Task objective
Retype every line of the material below precisely as it stands, leaving out the pictures.

»»

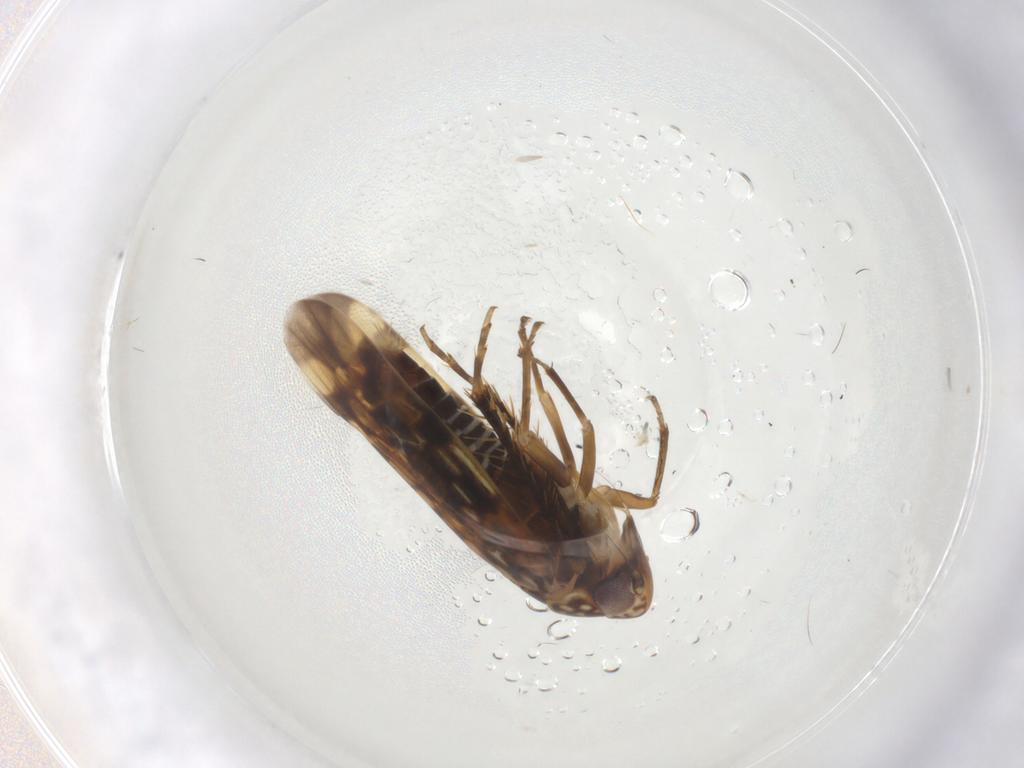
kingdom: Animalia
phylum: Arthropoda
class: Insecta
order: Hemiptera
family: Cicadellidae
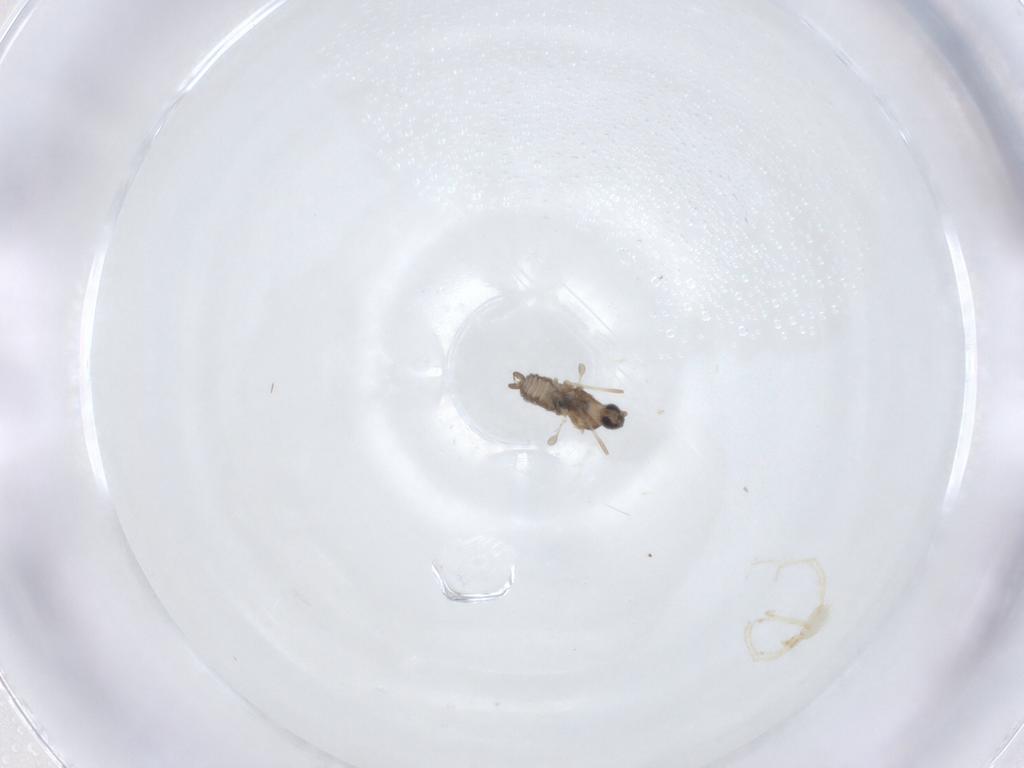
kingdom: Animalia
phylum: Arthropoda
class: Insecta
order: Diptera
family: Cecidomyiidae
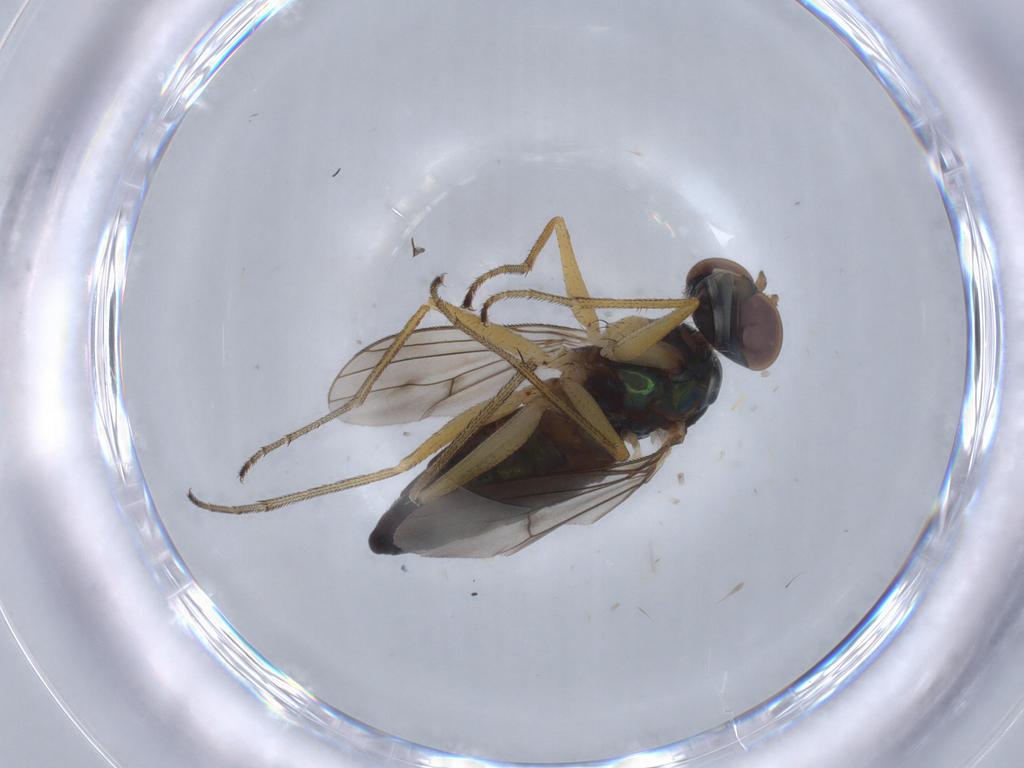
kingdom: Animalia
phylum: Arthropoda
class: Insecta
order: Diptera
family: Dolichopodidae
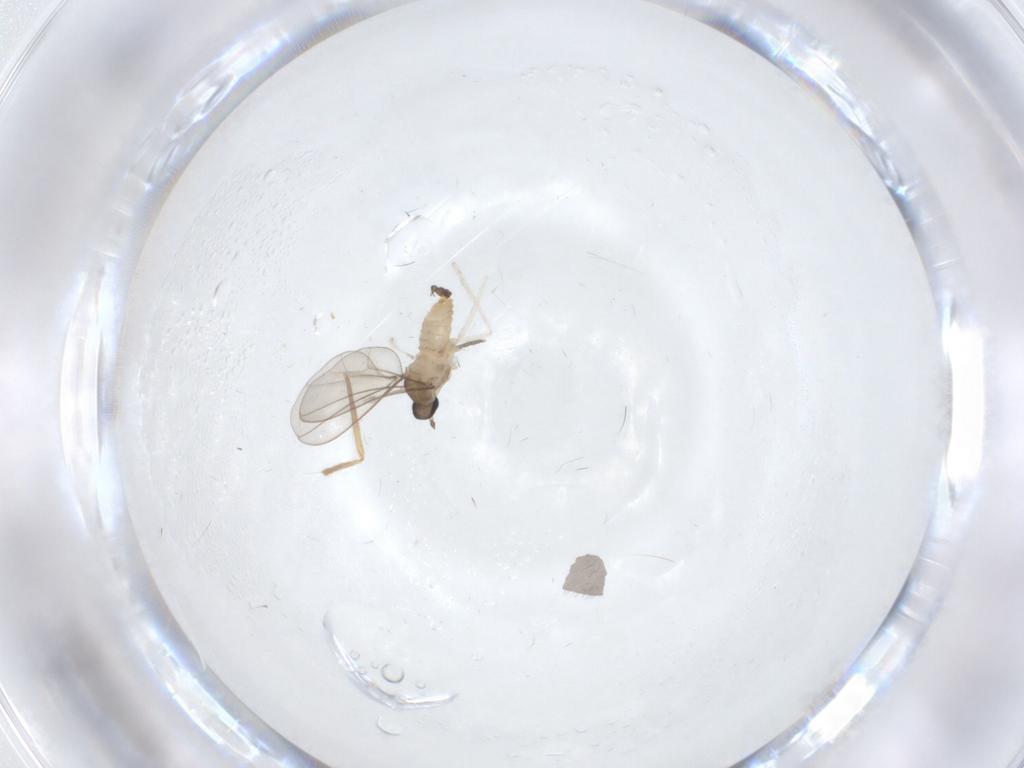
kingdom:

««

Result for this task
kingdom: Animalia
phylum: Arthropoda
class: Insecta
order: Hemiptera
family: Cicadellidae
kingdom: Animalia
phylum: Arthropoda
class: Insecta
order: Diptera
family: Cecidomyiidae
kingdom: Animalia
phylum: Arthropoda
class: Insecta
order: Diptera
family: Dolichopodidae
kingdom:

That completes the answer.